Le navigateur peut également compter sur la mémoire de ChatGPT, capable de mieux comprendre l'utilisateur et de s'appuyer sur l'historique pour personnaliser les résultats. Les internautes peuvent par exemple lui demander de retrouver une page spécifique. ChatGPT devrait la retrouver rapidement.
Le ChatGPT Agent a également été intégré au navigateur. Cette technologie est capable d'effectuer des actions au nom de l'utilisateur. Il permet par exemple de remplir des formulaires, réserver un restaurant ou encore de compléter un tableur en accédant à des informations en ligne. Pour le moment, cette fonctionnalité est disponible uniquement en avant-première pour les abonnés Plus, Pro et Business.

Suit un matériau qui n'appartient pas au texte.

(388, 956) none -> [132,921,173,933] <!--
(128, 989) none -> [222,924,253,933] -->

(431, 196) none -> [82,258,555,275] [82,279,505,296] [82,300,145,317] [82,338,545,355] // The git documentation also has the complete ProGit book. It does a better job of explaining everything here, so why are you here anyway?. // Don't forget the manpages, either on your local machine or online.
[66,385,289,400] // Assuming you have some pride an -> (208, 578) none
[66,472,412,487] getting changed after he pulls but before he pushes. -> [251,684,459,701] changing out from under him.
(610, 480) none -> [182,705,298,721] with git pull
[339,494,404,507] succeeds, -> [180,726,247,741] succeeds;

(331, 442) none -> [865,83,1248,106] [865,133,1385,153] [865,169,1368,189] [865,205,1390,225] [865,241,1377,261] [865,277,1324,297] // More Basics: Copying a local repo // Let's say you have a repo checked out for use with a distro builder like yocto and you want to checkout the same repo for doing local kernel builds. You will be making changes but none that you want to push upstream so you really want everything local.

Côté vie privée, OpenAI assure que les internautes auront la main. Ils pourront effacer leur historique ou utiliser le navigateur en mode incognito. La mémoire d'Atlas doit également être activée, lors de la configuration initiale ou a posteriori, et peut être gérer à tout moment dans les réglages. Enfin, par défaut, le contenu de la navigation n’est pas utilisé pour entraîner les modèles de la start-up.
"De la même manière que GPT-5 et Codex sont de supers outils pour le vibe coding, nous pensons qu'avec Atlas nous avons un outil pour le vibe lifing", conclut l'entreprise.
Autrement dit, comme il est possible de confier à ChatGPT la charge de la création de code informatique, on peut confier à l'intelligence artificielle d'OpenAI de gérer certaines tâches rébarbatives de notre vie. Comme de commander des courses pour une recette, si on en croit une démonstration des équipes de la société de Sam Altman.
Le navigateur est disponible partout dans le monde sur macOS. Les utilisateurs de Windows, iOS et Android devront encore attendre un peu avant de tester ChatGPT Atlas.
En lançant son propre navigateur IA, OpenAI marche encore plus sur les plates-bandes de Google. Depuis le lancement de ChatGPT, les internautes sont de plus en plus nombreux à se tourner vers le chatbot au lieu du moteur de recherche pour leurs requêtes. Depuis décembre 2024, la start-up propose d'ailleurs son propre moteur de recherche, ChatGPT Search. En avril dernier, il comptait déjà plus de 40 millions d'utilisateurs, rien qu'en Europe.